Rockwell Collins is supplying the B787 communications system and Configurable Integrated Surveillance System (CISS). CISS combines the company’s MultiScan automatic weather hazard detection system, Mode S transponders, TCAS and Terrain Awareness Warning System into a single system, which Rockwell Collins points out, uses 40 percent fewer parts than traditional federated aircraft systems.
Rockwell Collins also is supplying the B787 cockpit display system, which includes its dual head-up displays as standard equipment. The company is providing the core network cabinet, a platform that provides for both cabin and flight deck applications and manages onboard information flow to improve airline operations efficiency.
As supplier of the B787 pilot controls, Rockwell Collins delivered the first fully operational system to Boeing to develop an integrated test vehicle.
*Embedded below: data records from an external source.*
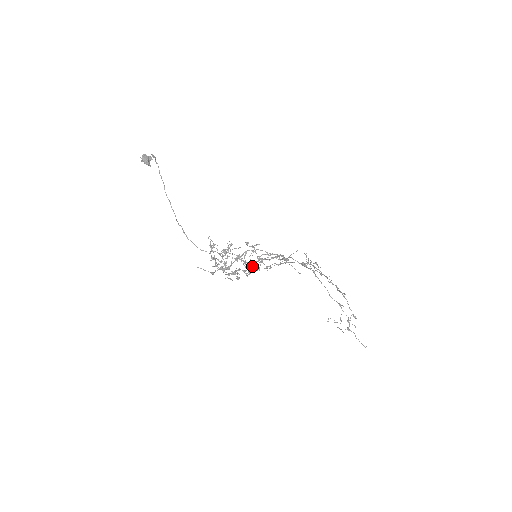
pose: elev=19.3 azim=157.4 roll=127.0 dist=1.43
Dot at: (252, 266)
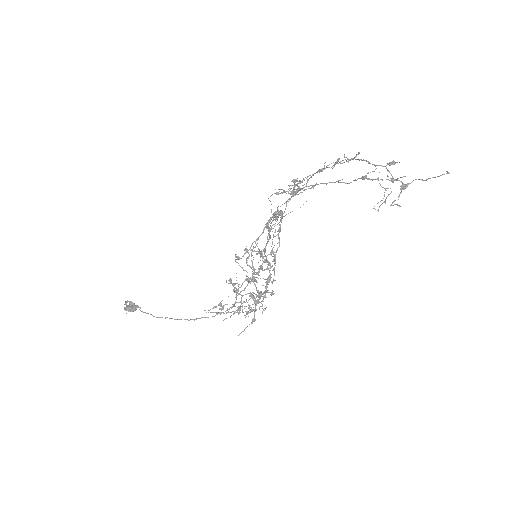
Dot at: occluded
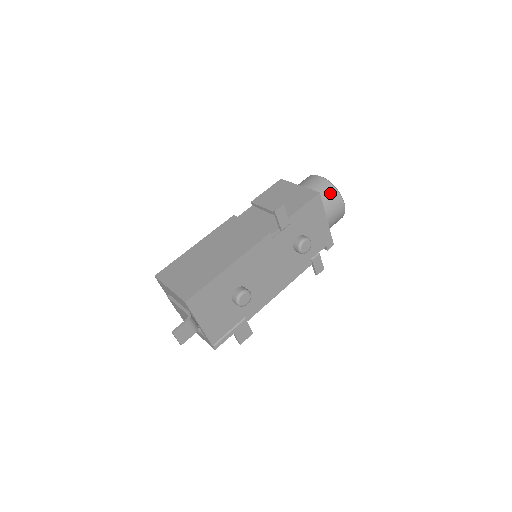
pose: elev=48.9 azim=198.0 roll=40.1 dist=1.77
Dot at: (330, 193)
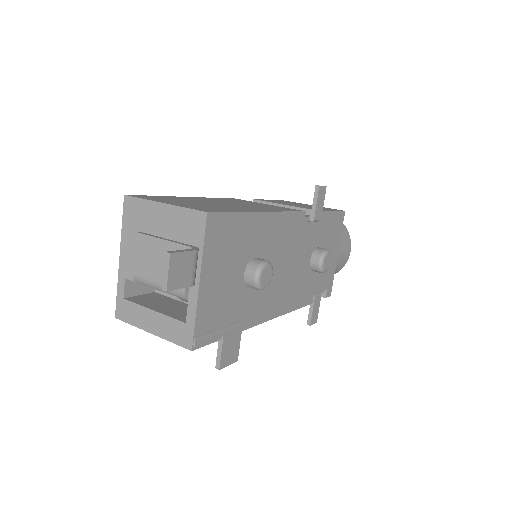
Dot at: (342, 228)
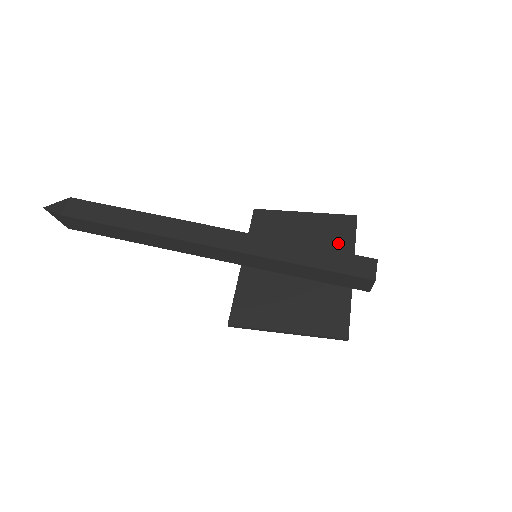
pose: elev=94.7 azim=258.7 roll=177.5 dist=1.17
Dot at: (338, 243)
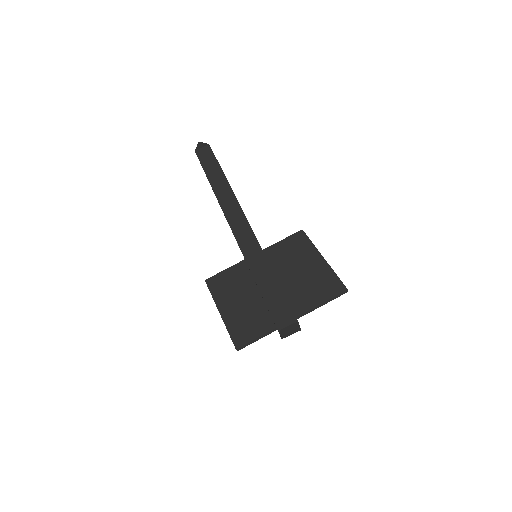
Dot at: (311, 294)
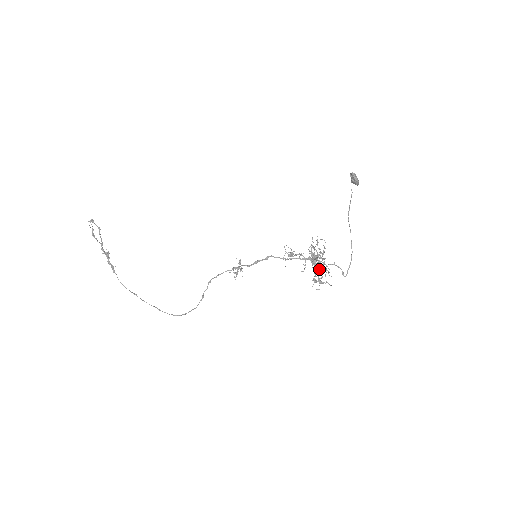
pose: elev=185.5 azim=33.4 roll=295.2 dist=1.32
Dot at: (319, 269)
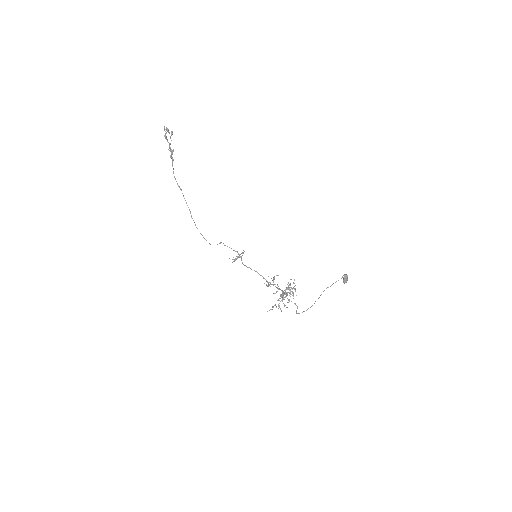
Dot at: occluded
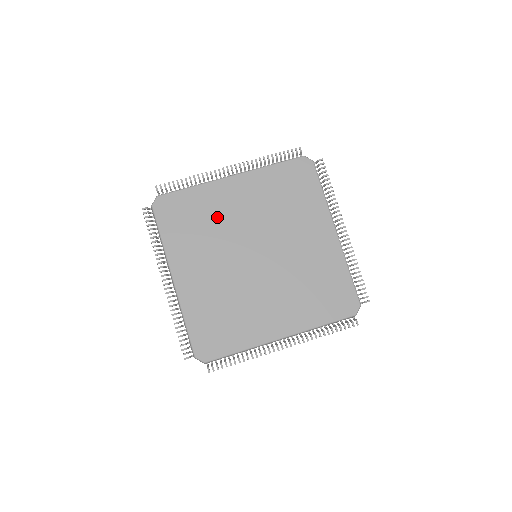
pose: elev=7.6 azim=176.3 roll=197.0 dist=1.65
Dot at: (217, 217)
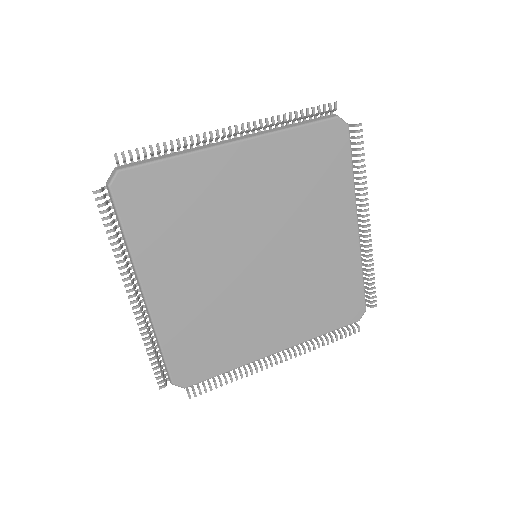
Dot at: (210, 206)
The pilot controls include interfaces to the aircraft’s fly-by-wire flight control system.
At this writing, Rockwell Collins had completed initial deliveries of pre-certification hardware to Boeing for its integration facilities, and began deliveries for the first B787 flight test aircraft.
A large amount of avionics integration work has been accomplished at the Rockwell Collins lab in Cedar Rapids, Iowa, including integrating functions from other suppliers.
Honeywell provides the flight management system software that resides on the B787’s IMA system as part of its navigation component, which also includes its air data inertial reference unit and multimode GPS receiver.
The Honeywell crew information/maintenance system evolved from the central maintenance computing and aircraft condition monitoring functions the company developed for the Boeing 777.
"Boeing’s 777 AIMS (Aircraft Information Management System), from my point of view, was the first actual IMA implementation, in commercial aviation," Majure said.
"The IMA concept is all about weight and power savings. With new aircraft getting more software-based functionalities, and computers becoming more powerful, it doesn’t make sense to add another box with its own computer every time you want to add a new feature or function. It makes a lot of sense to share computing resources."
Honeywell also provides the flight control package for the B787’s fly-by-wire system. The company was in systems level integration, and deliveries had begun to support the first flight.
FAA and the European Aviation Safety Agency (EASA) late last year issued type certificates for the Airbus A380, the first concurrent certification by the two agencies.
"This is the first major leap in aircraft capacity in over 35 years," FAA Administrator Marion C. Blakey said at the hand over ceremony Dec. 12 in Toulouse, France. "... All of aviation, on an international scale, stepped up to the plate to ensure that we were ready to deal with the size of this airplane, especially in terms of airports and airspace. Frankly, we’d never had to deal with something this big."
Airbus applied to FAA for certification of the A380 in August 1998. The French certification process began the same year and was taken over by EASA when the latter agency started operations in 2003. The size and complexity of the aircraft required FAA to extend its normal five-year certification period for a large airliner to seven years.
Troubled by delays, the A380 program suffered a blow last November when FedEx Express canceled its order for 10 A380-800F freighter versions, replacing it with an order for 15 Boeing 777 freighters. The first, 555-seat passenger version is slated to be delivered to Singapore Airlines in October.
With a takeoff weight of 1.2 million pounds, the A380 is the largest and heaviest commercial airplane ever built.
FAA said flight tests to approve A380 operations on 150-foot-wide runways were expected to be completed in the second quarter.
Meanwhile, the International Civil Aviation Organization was considering minimum separation criteria for airplanes operating behind an A380 in all phases of flight to minimize wake vortex effects.